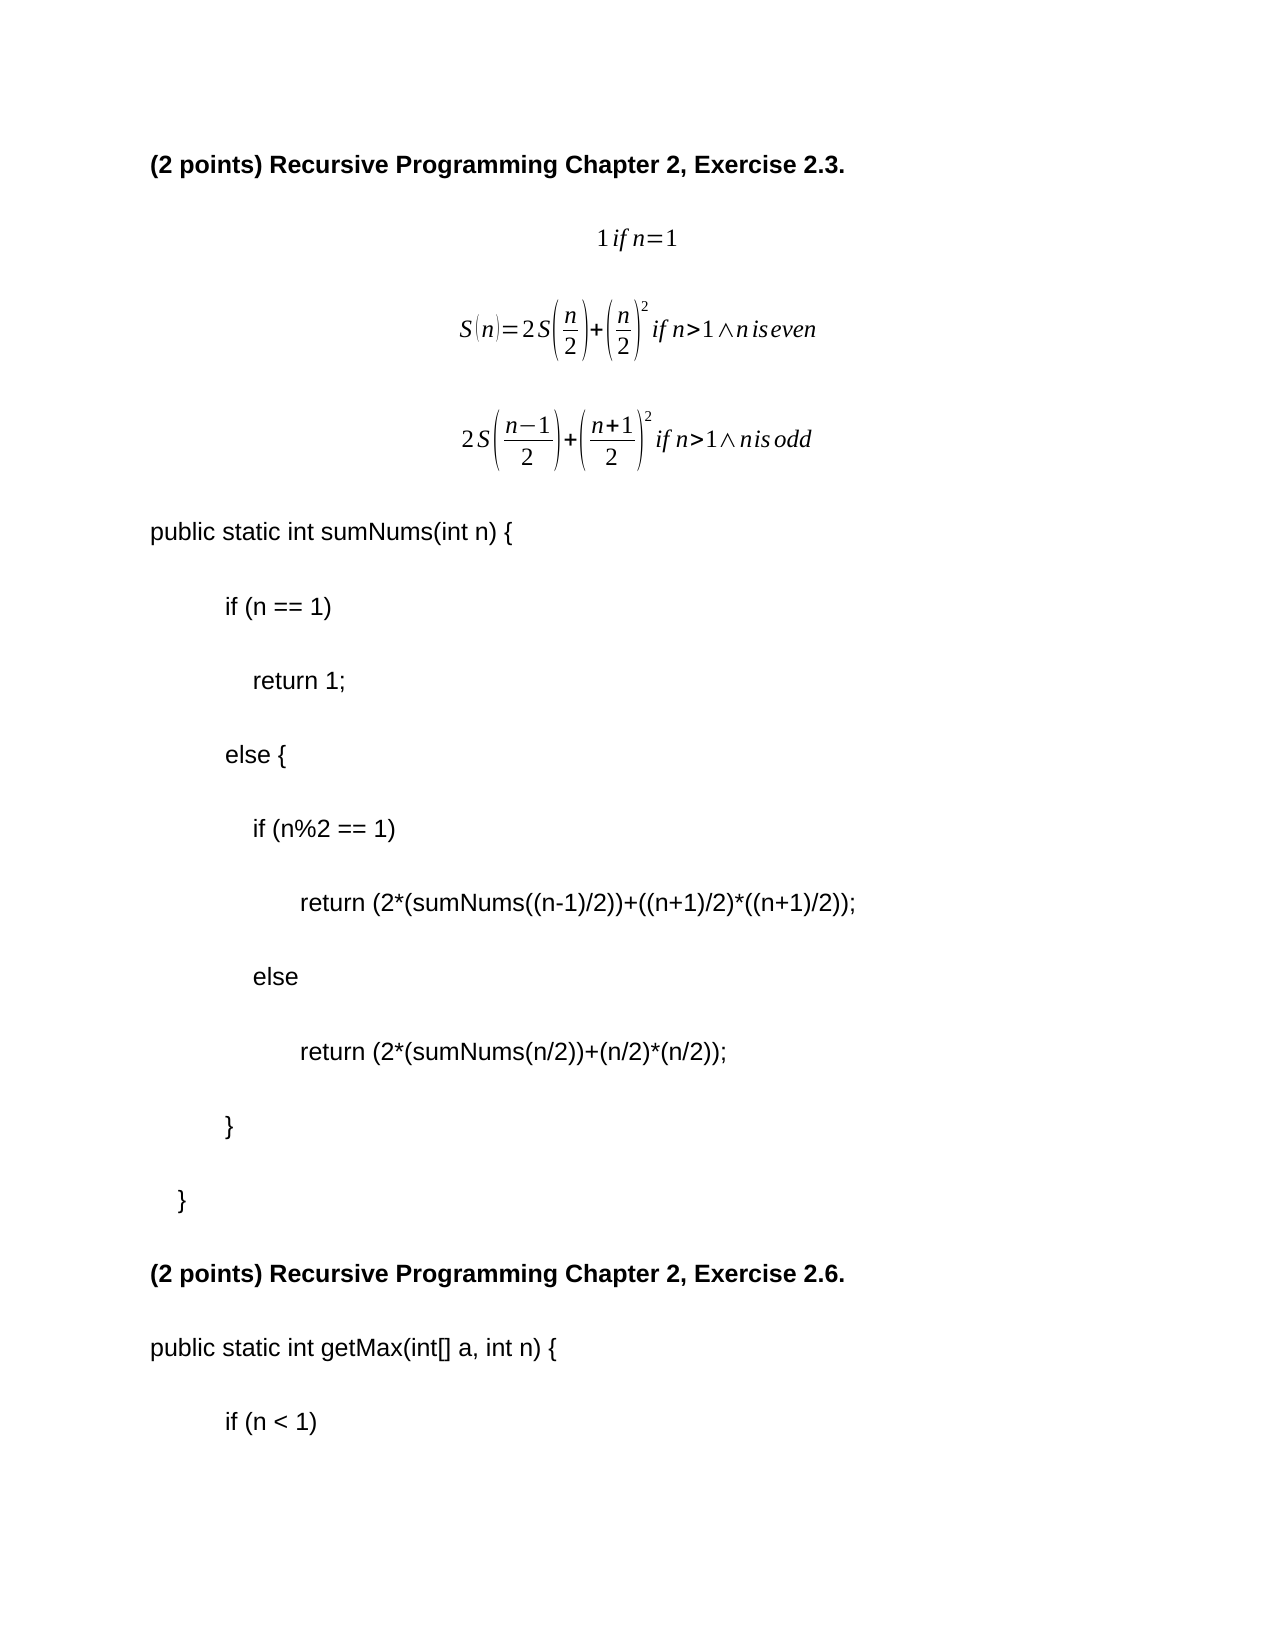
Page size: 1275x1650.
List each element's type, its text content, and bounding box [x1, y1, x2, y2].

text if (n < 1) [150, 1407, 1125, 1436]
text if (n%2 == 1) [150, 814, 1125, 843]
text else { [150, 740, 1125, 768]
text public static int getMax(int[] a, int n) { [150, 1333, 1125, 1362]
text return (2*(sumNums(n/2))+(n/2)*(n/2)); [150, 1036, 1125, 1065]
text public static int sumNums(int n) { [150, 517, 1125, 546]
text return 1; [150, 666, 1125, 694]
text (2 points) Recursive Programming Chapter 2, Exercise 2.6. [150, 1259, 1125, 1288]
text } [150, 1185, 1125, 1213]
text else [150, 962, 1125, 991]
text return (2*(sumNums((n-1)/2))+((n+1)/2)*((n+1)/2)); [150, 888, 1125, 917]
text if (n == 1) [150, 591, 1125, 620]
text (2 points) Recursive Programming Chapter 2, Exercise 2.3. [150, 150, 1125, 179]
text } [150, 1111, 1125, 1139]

- - - -

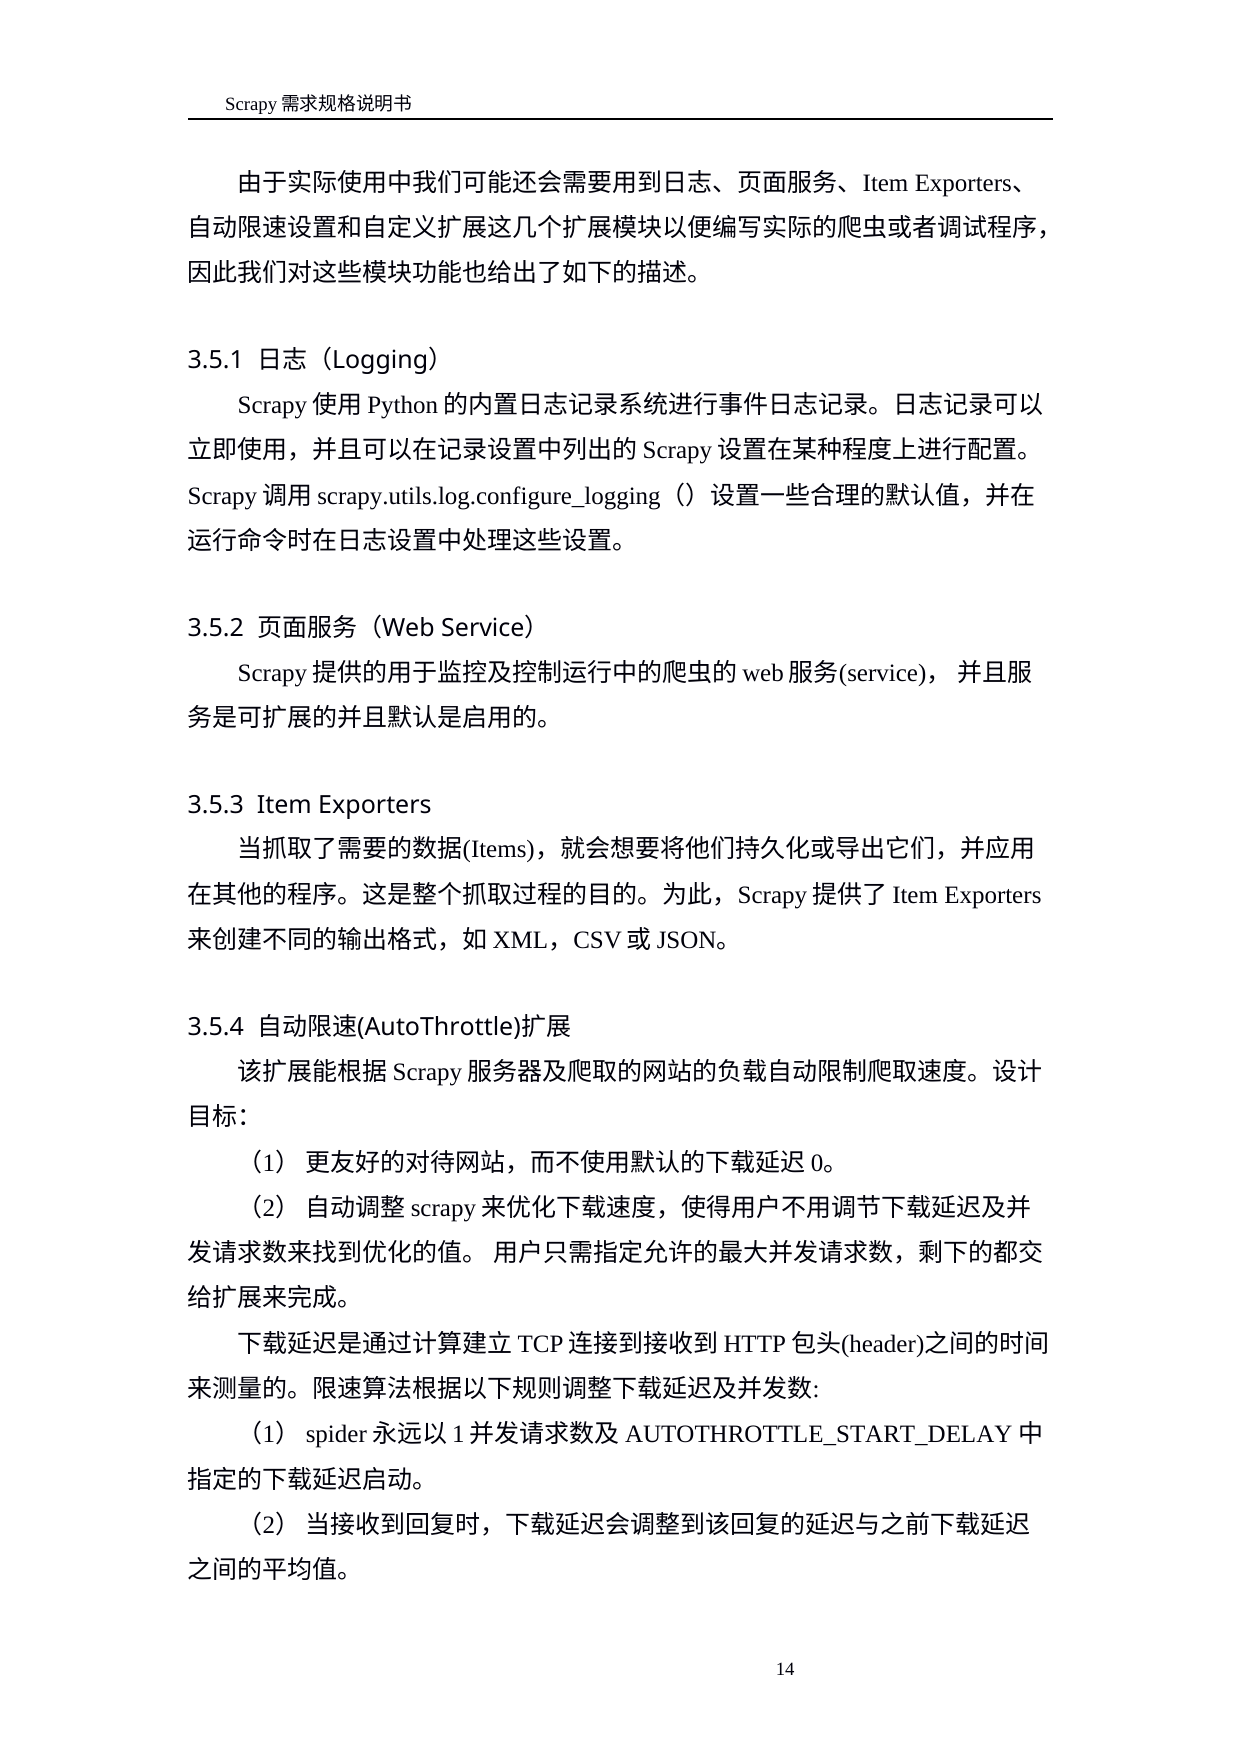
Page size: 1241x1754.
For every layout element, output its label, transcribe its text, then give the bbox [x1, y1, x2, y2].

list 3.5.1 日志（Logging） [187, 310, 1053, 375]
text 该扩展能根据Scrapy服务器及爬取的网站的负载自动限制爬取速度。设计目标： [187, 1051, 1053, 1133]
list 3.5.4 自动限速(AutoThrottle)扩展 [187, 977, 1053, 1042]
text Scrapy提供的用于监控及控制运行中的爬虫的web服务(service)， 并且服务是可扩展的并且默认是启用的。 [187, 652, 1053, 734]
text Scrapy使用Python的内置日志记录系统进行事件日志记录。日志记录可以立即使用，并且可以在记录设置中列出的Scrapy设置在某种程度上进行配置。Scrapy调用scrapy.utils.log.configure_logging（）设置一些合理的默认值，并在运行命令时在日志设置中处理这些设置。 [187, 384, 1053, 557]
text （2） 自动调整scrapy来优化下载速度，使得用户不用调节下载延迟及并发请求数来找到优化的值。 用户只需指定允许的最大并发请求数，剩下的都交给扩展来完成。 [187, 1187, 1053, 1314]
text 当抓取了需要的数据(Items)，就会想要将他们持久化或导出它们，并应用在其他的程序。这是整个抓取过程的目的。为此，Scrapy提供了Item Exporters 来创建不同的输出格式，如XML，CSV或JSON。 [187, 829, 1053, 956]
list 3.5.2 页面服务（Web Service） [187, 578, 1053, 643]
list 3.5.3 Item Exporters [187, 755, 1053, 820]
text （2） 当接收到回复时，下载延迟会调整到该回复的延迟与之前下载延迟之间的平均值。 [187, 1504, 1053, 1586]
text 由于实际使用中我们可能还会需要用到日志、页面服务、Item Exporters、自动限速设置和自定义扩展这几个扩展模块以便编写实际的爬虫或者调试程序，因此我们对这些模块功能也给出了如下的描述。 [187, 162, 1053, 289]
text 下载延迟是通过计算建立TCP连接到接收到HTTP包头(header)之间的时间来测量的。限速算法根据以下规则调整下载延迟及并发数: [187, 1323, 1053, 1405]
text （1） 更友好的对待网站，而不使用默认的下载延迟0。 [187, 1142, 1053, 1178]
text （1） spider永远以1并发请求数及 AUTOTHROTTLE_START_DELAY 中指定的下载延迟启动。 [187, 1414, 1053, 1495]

- - - -

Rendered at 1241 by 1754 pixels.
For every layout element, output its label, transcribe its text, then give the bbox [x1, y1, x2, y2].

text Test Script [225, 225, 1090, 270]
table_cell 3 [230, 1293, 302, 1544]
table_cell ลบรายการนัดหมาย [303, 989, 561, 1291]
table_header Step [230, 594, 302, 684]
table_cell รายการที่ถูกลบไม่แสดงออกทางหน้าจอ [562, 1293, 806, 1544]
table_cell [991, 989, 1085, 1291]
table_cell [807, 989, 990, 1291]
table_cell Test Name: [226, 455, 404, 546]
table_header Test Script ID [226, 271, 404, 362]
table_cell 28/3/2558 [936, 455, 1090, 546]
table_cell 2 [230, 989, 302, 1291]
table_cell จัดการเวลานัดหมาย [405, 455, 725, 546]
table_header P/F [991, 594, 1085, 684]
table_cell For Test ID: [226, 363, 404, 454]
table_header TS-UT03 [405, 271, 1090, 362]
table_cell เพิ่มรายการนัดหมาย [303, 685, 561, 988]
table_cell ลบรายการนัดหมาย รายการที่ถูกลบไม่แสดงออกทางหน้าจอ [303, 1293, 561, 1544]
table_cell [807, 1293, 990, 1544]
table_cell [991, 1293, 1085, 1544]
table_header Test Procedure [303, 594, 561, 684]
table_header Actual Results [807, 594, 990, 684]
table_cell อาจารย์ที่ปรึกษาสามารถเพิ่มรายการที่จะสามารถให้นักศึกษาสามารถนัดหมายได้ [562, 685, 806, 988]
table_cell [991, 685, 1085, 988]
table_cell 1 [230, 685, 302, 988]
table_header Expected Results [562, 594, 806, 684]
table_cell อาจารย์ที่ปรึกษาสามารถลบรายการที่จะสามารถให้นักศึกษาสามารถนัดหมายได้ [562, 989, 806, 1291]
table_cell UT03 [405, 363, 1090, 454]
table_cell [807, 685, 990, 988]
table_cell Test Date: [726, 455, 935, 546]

- - - -

- EXERCISE DETAILS
Note every line in the material with "Test" and copy it.

- SOLUTION
text Test Script [225, 225, 1090, 270]
table_cell Test Name: [226, 455, 404, 546]
table_header Test Script ID [226, 271, 404, 362]
table_cell For Test ID: [226, 363, 404, 454]
table_header Test Procedure [303, 594, 561, 684]
table_cell Test Date: [726, 455, 935, 546]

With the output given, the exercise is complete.